**Tarefas a fazer:**
A - Segundo o artigo sobre o conto The Lottery, em que data a revista The New Yorker o publicou?
B - No artigo sobre o conto The Lottery, transcreva tudo o que vai de "THE NEW YORK TIMES" até "acompanhou desde então.".

**Artigo:**
----------

THE NEW YORK TIMES - Na edição de 26 de junho de 1948, a revista The New Yorker publicou The Lottery, o conto perturbador de Shirley Jackson, e não é exagero dizer que os leitores foram à loucura. Escreveram centenas de cartas, furiosos ou temerosos com o que aquele retrato lentamente revelador da violência numa cidadezinha estava fazendo naquela revista de inspiração literária.
Agora considerado um clássico americano, o conto se tornou presença inevitável nas salas de aula e influência revigorante para artistas propensos a ver a podridão por baixo das coisas. Hoje, 75 anos depois, treze escritores e cineastas – além do neto de Jackson, autor de graphic-novels – recordam a primeira vez em que leram “The Lottery” e por que essa leitura os acompanhou desde então.
Stephen King
Escritor
“Li na sala de leitura da minha boa e velha escola de ensino médio. Minha primeira reação: choque. Minha segunda reação: como ela fez isso?”

----------

**Dados armazenados:**
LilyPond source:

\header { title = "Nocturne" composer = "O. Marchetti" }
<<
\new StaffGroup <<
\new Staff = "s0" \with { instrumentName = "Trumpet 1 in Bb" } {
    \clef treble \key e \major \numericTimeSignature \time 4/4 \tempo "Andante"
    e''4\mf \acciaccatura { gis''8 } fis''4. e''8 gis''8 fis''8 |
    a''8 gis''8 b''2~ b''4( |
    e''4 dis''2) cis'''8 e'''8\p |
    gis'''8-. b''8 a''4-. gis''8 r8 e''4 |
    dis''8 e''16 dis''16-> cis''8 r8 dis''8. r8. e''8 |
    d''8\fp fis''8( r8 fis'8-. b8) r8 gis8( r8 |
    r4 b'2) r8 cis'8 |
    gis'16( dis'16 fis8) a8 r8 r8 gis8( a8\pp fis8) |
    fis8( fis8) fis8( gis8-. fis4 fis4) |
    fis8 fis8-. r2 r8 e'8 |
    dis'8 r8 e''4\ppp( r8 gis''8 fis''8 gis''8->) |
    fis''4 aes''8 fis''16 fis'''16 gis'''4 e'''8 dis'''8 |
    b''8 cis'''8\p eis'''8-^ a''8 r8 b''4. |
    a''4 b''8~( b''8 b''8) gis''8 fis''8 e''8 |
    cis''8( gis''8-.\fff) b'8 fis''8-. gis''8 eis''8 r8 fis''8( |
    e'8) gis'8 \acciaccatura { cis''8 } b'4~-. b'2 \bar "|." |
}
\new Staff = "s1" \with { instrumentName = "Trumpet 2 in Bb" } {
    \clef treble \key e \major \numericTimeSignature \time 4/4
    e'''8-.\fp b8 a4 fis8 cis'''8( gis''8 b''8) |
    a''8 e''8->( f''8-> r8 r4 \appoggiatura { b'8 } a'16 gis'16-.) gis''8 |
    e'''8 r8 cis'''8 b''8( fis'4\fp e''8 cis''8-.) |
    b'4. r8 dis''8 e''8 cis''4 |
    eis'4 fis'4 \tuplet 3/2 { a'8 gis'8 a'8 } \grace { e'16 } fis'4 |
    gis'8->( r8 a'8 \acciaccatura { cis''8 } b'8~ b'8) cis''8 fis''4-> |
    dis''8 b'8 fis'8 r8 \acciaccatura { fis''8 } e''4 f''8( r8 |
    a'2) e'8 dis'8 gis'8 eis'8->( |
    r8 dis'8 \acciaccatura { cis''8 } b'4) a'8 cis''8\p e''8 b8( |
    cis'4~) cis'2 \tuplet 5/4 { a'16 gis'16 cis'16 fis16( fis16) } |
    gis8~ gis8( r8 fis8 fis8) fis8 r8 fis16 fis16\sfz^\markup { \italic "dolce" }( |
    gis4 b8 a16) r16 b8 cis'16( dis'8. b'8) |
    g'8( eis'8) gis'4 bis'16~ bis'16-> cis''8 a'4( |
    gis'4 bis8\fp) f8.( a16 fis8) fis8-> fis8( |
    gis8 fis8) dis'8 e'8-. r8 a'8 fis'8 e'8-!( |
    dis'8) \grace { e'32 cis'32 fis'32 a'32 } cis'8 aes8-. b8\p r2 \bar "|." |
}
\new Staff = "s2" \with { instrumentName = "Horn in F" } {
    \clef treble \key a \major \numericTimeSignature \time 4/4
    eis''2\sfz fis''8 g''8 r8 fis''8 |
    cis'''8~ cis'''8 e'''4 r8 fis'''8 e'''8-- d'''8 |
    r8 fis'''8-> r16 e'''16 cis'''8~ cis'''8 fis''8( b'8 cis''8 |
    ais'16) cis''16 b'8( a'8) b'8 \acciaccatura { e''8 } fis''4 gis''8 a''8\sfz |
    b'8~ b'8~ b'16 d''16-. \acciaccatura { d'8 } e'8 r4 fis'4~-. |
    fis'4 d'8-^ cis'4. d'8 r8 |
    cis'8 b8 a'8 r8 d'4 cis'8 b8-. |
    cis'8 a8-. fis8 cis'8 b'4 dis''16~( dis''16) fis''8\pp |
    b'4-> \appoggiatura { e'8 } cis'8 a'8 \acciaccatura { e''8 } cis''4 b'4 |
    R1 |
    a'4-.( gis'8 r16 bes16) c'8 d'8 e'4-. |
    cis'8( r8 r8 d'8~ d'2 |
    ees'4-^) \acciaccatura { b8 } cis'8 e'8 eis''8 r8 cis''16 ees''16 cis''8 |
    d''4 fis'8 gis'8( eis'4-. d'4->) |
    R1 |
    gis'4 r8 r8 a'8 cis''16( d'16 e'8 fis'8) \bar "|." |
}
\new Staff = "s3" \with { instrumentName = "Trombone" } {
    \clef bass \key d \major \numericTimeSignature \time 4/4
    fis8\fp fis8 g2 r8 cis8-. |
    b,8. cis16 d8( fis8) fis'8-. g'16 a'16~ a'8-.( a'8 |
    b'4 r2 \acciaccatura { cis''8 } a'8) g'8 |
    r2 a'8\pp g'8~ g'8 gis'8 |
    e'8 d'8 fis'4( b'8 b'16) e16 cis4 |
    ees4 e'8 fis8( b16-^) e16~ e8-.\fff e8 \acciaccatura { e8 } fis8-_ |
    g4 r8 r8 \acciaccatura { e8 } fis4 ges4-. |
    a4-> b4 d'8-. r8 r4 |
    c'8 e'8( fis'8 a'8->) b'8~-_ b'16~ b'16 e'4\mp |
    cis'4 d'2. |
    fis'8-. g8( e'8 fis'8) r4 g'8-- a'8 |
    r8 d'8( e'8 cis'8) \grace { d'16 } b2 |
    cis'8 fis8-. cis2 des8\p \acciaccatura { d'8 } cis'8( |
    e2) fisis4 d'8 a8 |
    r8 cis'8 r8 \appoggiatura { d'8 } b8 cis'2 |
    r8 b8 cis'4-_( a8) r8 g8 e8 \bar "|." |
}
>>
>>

----------

**Resultados:**
A - Em 26 de junho de 1948.

B -
THE NEW YORK TIMES - Na edição de 26 de junho de 1948, a revista The New Yorker publicou The Lottery, o conto perturbador de Shirley Jackson, e não é exagero dizer que os leitores foram à loucura. Escreveram centenas de cartas, furiosos ou temerosos com o que aquele retrato lentamente revelador da violência numa cidadezinha estava fazendo naquela revista de inspiração literária.
Agora considerado um clássico americano, o conto se tornou presença inevitável nas salas de aula e influência revigorante para artistas propensos a ver a podridão por baixo das coisas. Hoje, 75 anos depois, treze escritores e cineastas – além do neto de Jackson, autor de graphic-novels – recordam a primeira vez em que leram “The Lottery” e por que essa leitura os acompanhou desde então.